For some strange reason, I have associated Mr. Sidney’s singing with the only time (that I remember of, anyways) I got corporal punishment in CBS. It was between class and me and Sandip Boral (I hope I got his name right!) were chattering away merrily, totally unaware that the towering form of Mr. Girish Roy was looking in on us through the door. And of course, the left handed slaps that made my head spin for a week, to talk nothing about the post-school humiliation (and parental treatment that followed) remains branded in my memory. But I also remember Mr. Roy offering to play under-arm cricket with us in our corner during the tiffin breaks. And of course, how can one forget his huge, rabid dog? No, it is not an innuendo, I mean it in the sense that he had a big, ugly pet dog.
A thousand other such small, insignificant memories pop in and out. Some make me dejected, but most make me smile. The exam went really badly, I seem to have lost the Midas touch I had with exams while in CBS (note to self: need to practice being more modest), but somehow, at the end of it all, I was glad that I was back in CBS even for a day. For me, it was something like a bit of the circle coming to a close…
Note: Though I spent only the lower school in CBS, as the corpulence of this post proves, it has left an indelible mark on me as a person, as a professional. Also, I find it pleasing to realize that I remember a lot of the gang from back in those days (as do many of them). It was real nice to bump into Anogh Chanda a few days ago on Facebook and even better to see that he remembered me. There are a multitude of other blokes I remember sharing bits and pieces of my life in CBS with but I could not mention here owing to the length the post has already attained!
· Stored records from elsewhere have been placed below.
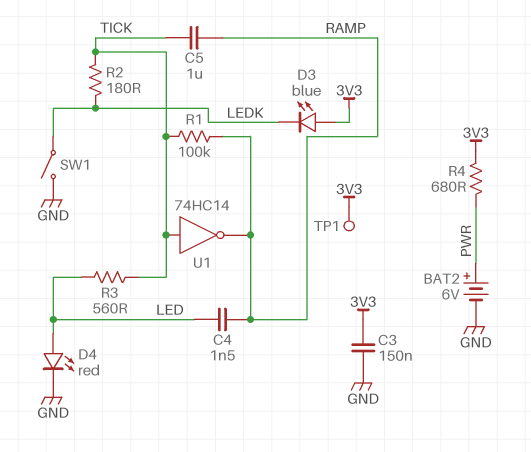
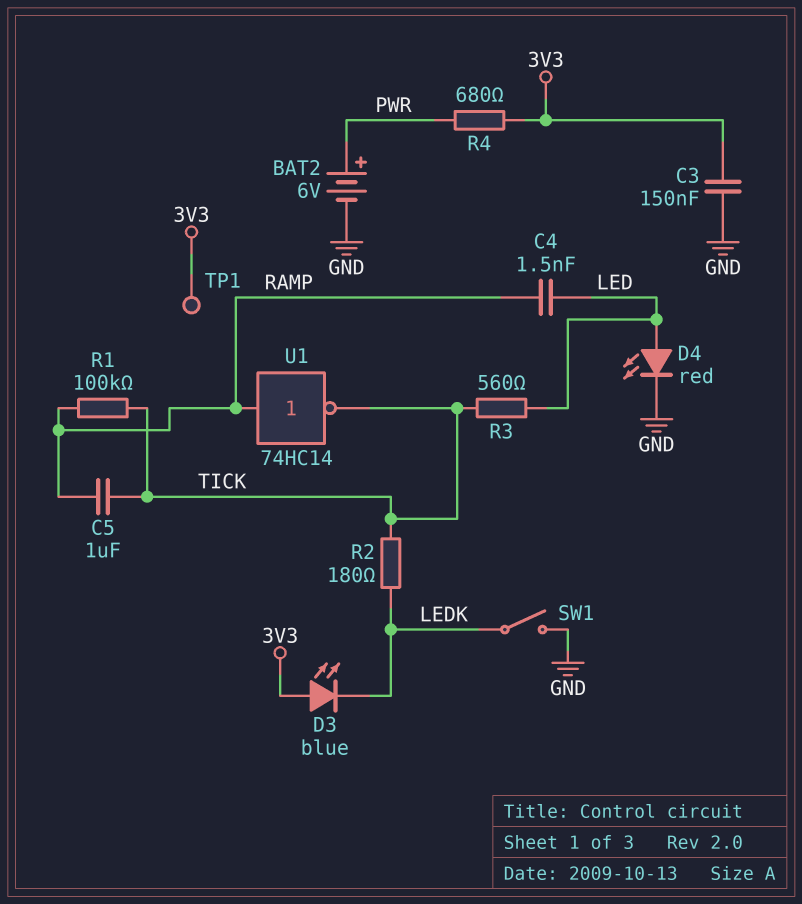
U1: NOT 74HC14 (in TICK, out RAMP) -> NOT 74HC14 (in RAMP, out TICK)

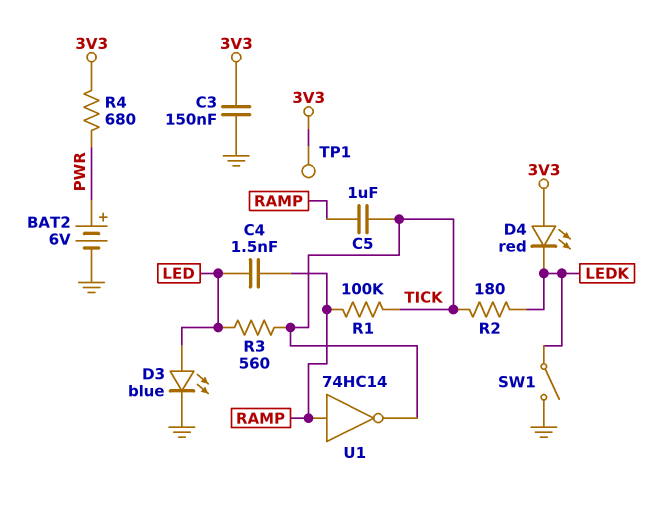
D3: LED blue (A 3V3, K LEDK) -> LED blue (A LED, K GND)
D4: LED red (A LED, K GND) -> LED red (A 3V3, K LEDK)

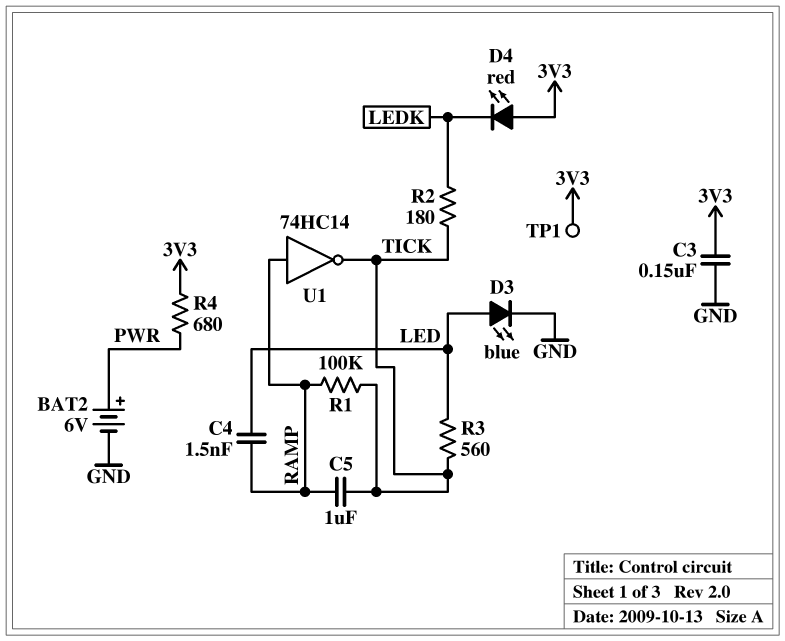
SW1: switch (GND, LEDK) -> none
Its just that though I never managed to stay in till the end, it feels good every time an actual CBS old boy remembers me. Old memories die hard, eh? By the way, none of the images in the pot belong to me. They were poached off Somshuvra_85’s Flickr page. I have a strong feeling that this might be Mr. Laha, the first prefect in the history of CBS to have handed in a resignation letter to the class teacher (or so goes the rumor).